**작업 안내**.
아래 항목 전체를 JSON 문자열 목록으로 바꾸되, 한 줄을 문자열 하나로 하고 빈 줄은 빼십시오. 그림은 답에 넣지 마십시오.

**입력 자료**.
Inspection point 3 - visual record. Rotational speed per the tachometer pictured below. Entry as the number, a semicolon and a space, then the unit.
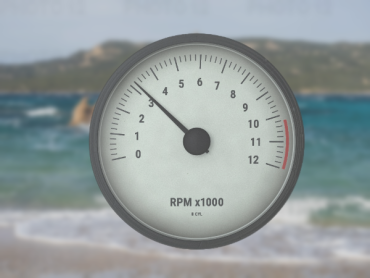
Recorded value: 3200; rpm
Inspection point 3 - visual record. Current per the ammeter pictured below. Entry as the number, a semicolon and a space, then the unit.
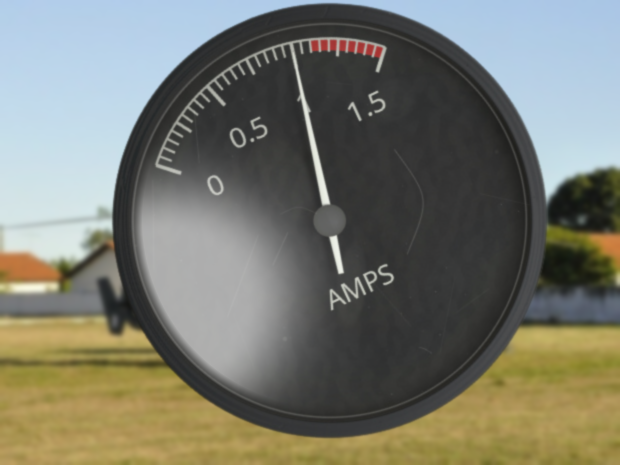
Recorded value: 1; A
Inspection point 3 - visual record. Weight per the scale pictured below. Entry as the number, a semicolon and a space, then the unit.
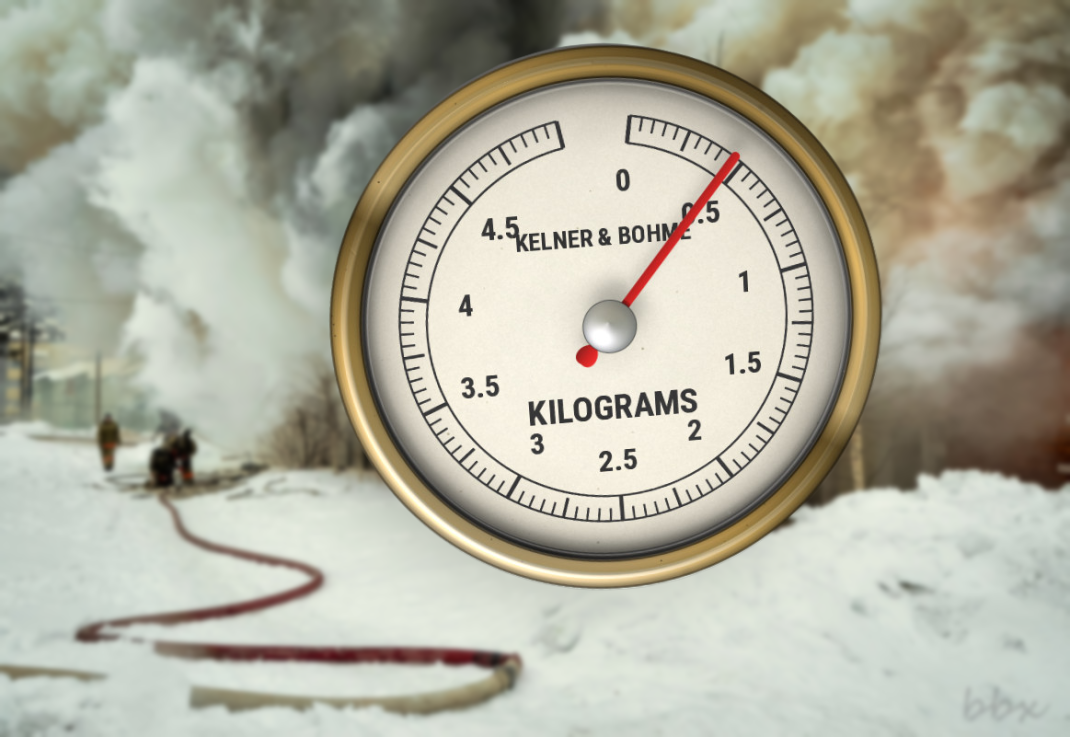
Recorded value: 0.45; kg
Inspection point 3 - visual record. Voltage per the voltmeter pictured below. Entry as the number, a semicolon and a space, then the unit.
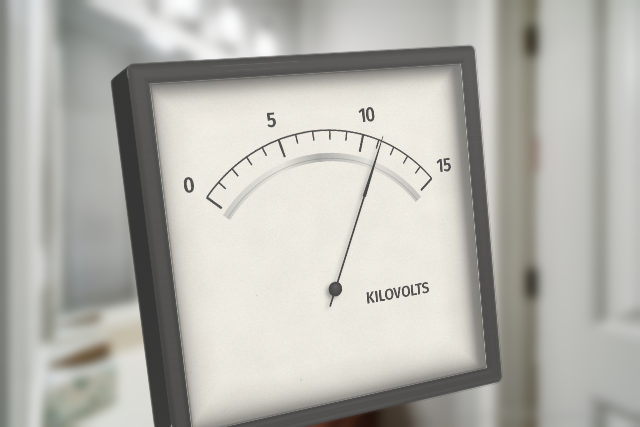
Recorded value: 11; kV
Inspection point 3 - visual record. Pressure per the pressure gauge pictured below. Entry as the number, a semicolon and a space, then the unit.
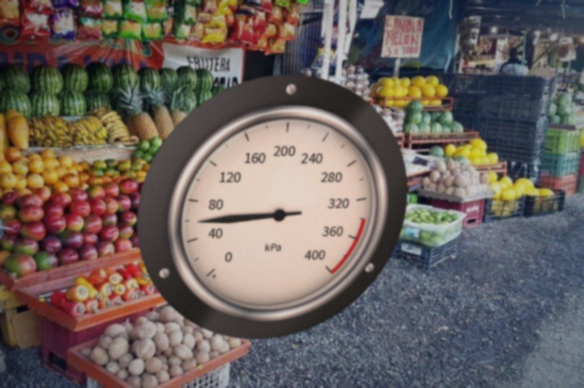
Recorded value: 60; kPa
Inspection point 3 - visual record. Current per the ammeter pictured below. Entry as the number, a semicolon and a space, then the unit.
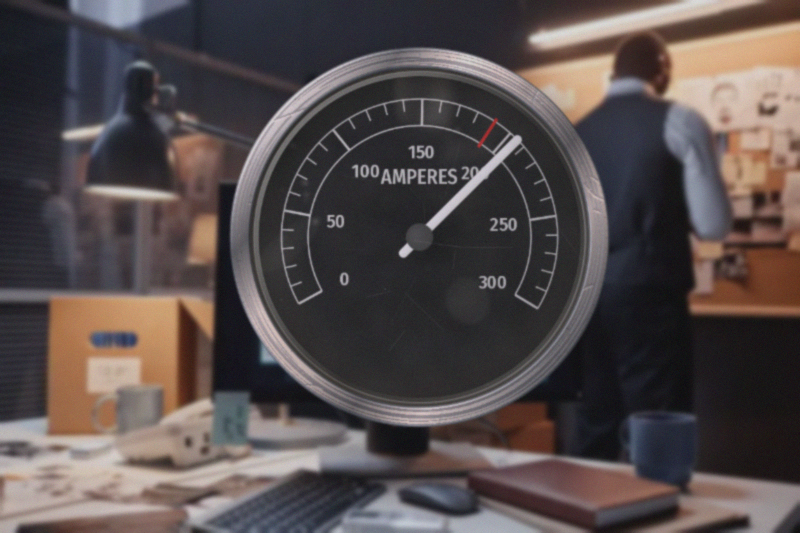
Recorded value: 205; A
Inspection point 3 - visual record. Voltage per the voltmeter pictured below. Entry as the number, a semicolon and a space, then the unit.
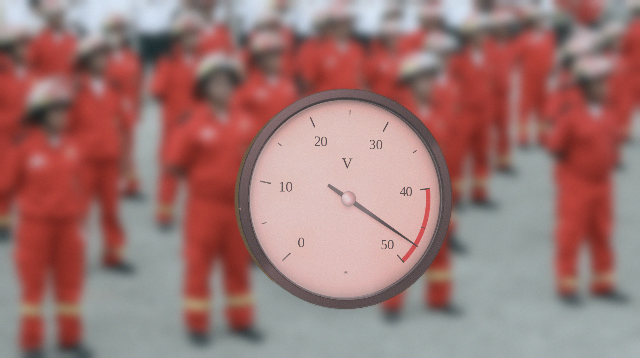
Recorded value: 47.5; V
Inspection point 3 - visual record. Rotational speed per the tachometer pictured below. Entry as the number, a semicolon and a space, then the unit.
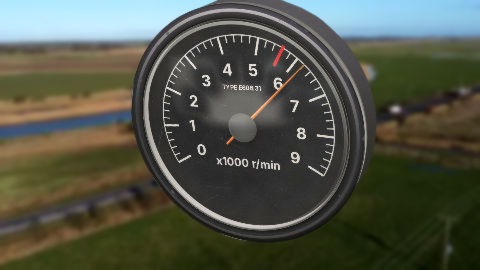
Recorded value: 6200; rpm
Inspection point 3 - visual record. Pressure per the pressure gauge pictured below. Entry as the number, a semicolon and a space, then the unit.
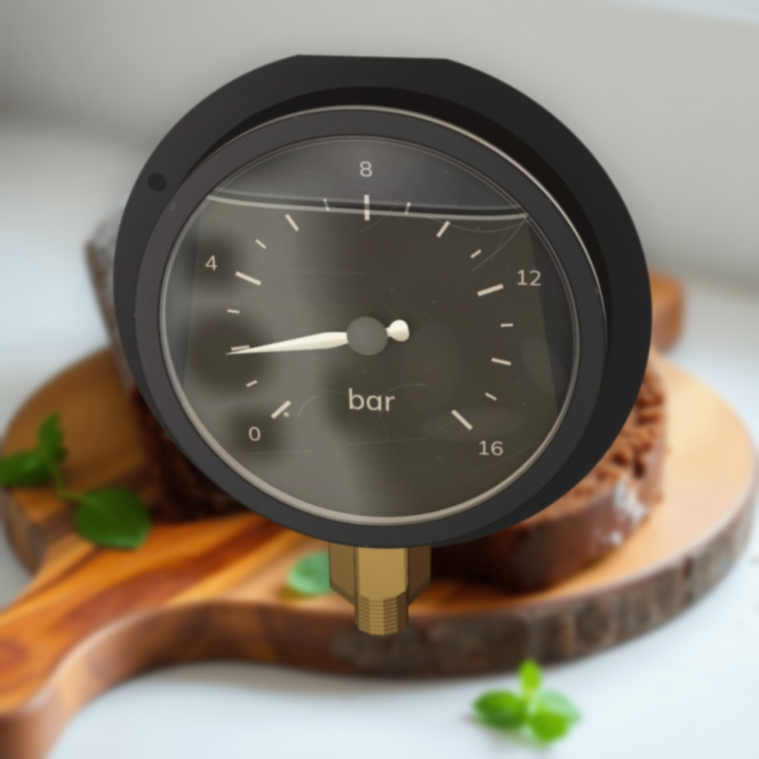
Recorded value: 2; bar
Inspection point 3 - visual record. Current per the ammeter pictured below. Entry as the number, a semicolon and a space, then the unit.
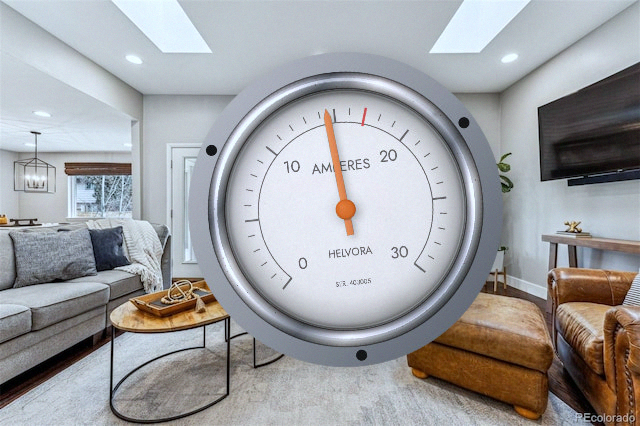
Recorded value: 14.5; A
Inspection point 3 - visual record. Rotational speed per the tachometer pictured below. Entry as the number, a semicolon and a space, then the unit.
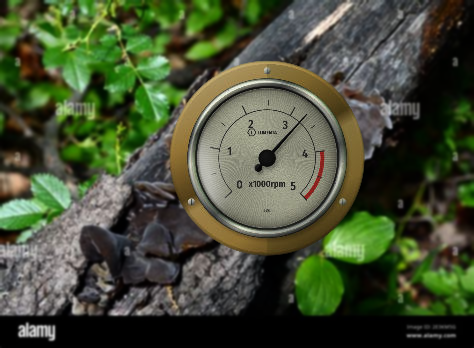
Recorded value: 3250; rpm
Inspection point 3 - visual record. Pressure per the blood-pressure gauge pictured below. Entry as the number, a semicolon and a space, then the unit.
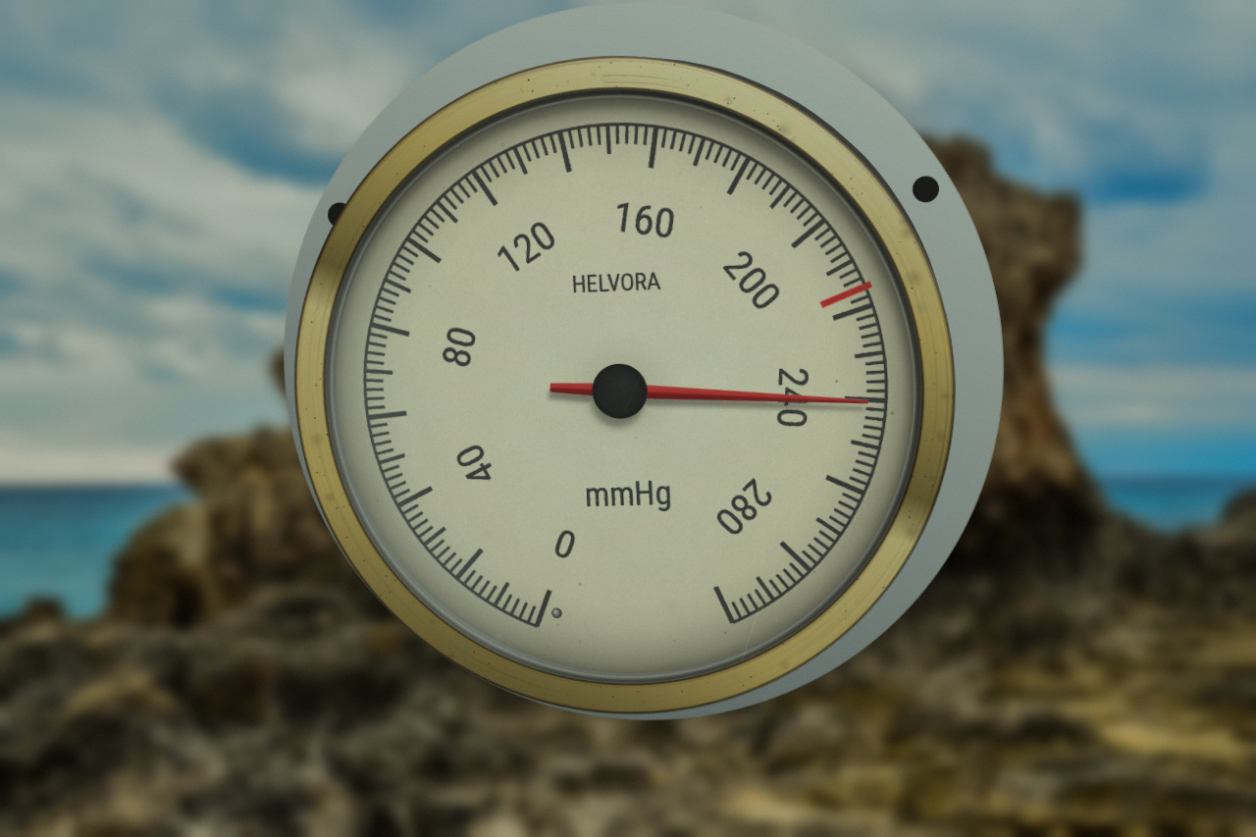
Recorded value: 240; mmHg
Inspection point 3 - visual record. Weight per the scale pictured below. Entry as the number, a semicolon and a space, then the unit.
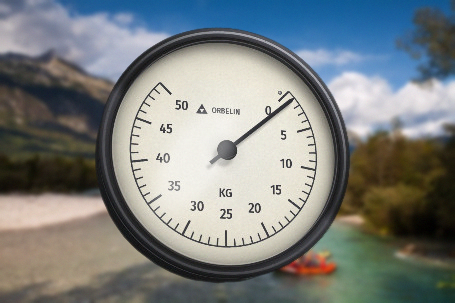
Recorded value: 1; kg
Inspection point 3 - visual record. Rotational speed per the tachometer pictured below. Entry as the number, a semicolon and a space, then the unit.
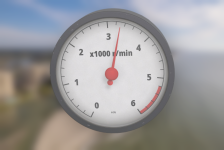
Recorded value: 3300; rpm
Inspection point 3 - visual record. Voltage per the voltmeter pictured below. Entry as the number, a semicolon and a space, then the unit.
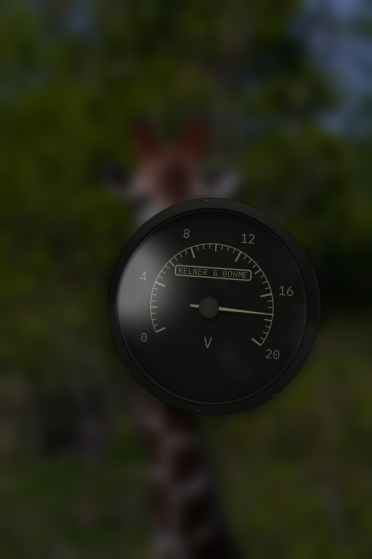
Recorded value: 17.5; V
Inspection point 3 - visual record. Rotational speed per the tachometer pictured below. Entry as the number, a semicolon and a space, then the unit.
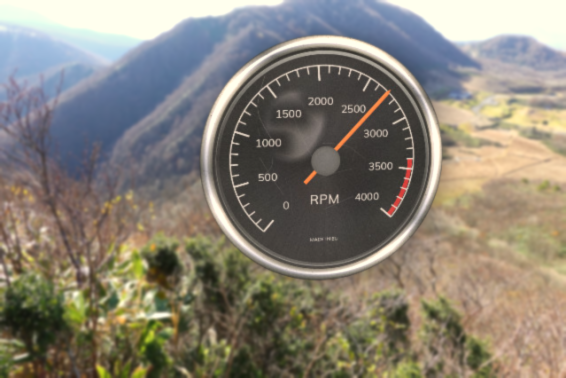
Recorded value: 2700; rpm
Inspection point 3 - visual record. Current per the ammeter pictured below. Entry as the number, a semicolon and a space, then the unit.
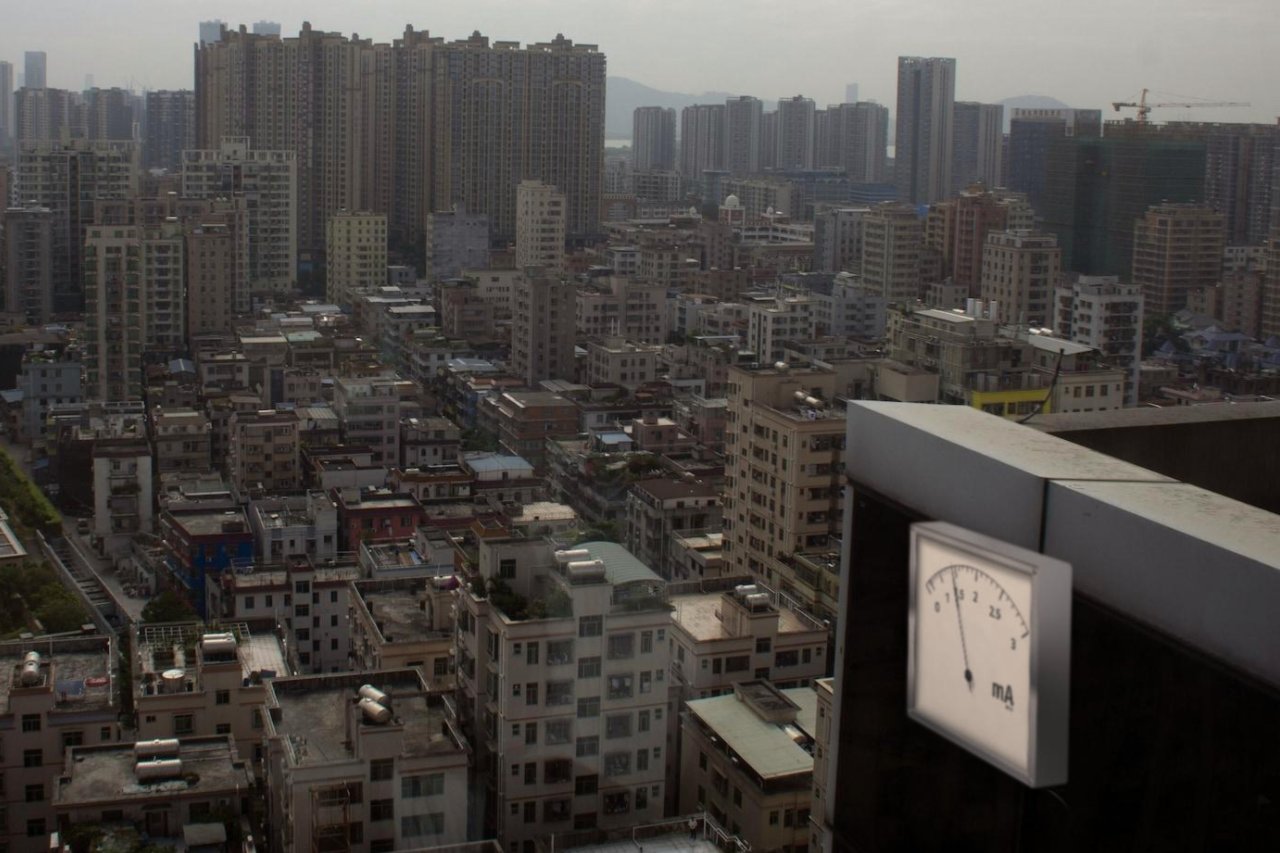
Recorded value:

**최종 답안**.
[
  "Inspection point 3 - visual record. Rotational speed per the tachometer pictured below. Entry as the number, a semicolon and a space, then the unit.",
  "Recorded value: 3200; rpm",
  "Inspection point 3 - visual record. Current per the ammeter pictured below. Entry as the number, a semicolon and a space, then the unit.",
  "Recorded value: 1; A",
  "Inspection point 3 - visual record. Weight per the scale pictured below. Entry as the number, a semicolon and a space, then the unit.",
  "Recorded value: 0.45; kg",
  "Inspection point 3 - visual record. Voltage per the voltmeter pictured below. Entry as the number, a semicolon and a space, then the unit.",
  "Recorded value: 11; kV",
  "Inspection point 3 - visual record. Pressure per the pressure gauge pictured below. Entry as the number, a semicolon and a space, then the unit.",
  "Recorded value: 60; kPa",
  "Inspection point 3 - visual record. Current per the ammeter pictured below. Entry as the number, a semicolon and a space, then the unit.",
  "Recorded value: 205; A",
  "Inspection point 3 - visual record. Voltage per the voltmeter pictured below. Entry as the number, a semicolon and a space, then the unit.",
  "Recorded value: 47.5; V",
  "Inspection point 3 - visual record. Rotational speed per the tachometer pictured below. Entry as the number, a semicolon and a space, then the unit.",
  "Recorded value: 6200; rpm",
  "Inspection point 3 - visual record. Pressure per the pressure gauge pictured below. Entry as the number, a semicolon and a space, then the unit.",
  "Recorded value: 2; bar",
  "Inspection point 3 - visual record. Current per the ammeter pictured below. Entry as the number, a semicolon and a space, then the unit.",
  "Recorded value: 14.5; A",
  "Inspection point 3 - visual record. Rotational speed per the tachometer pictured below. Entry as the number, a semicolon and a space, then the unit.",
  "Recorded value: 3250; rpm",
  "Inspection point 3 - visual record. Pressure per the blood-pressure gauge pictured below. Entry as the number, a semicolon and a space, then the unit.",
  "Recorded value: 240; mmHg",
  "Inspection point 3 - visual record. Weight per the scale pictured below. Entry as the number, a semicolon and a space, then the unit.",
  "Recorded value: 1; kg",
  "Inspection point 3 - visual record. Rotational speed per the tachometer pictured below. Entry as the number, a semicolon and a space, then the unit.",
  "Recorded value: 3300; rpm",
  "Inspection point 3 - visual record. Voltage per the voltmeter pictured below. Entry as the number, a semicolon and a space, then the unit.",
  "Recorded value: 17.5; V",
  "Inspection point 3 - visual record. Rotational speed per the tachometer pictured below. Entry as the number, a semicolon and a space, then the unit.",
  "Recorded value: 2700; rpm",
  "Inspection point 3 - visual record. Current per the ammeter pictured below. Entry as the number, a semicolon and a space, then the unit.",
  "Recorded value:"
]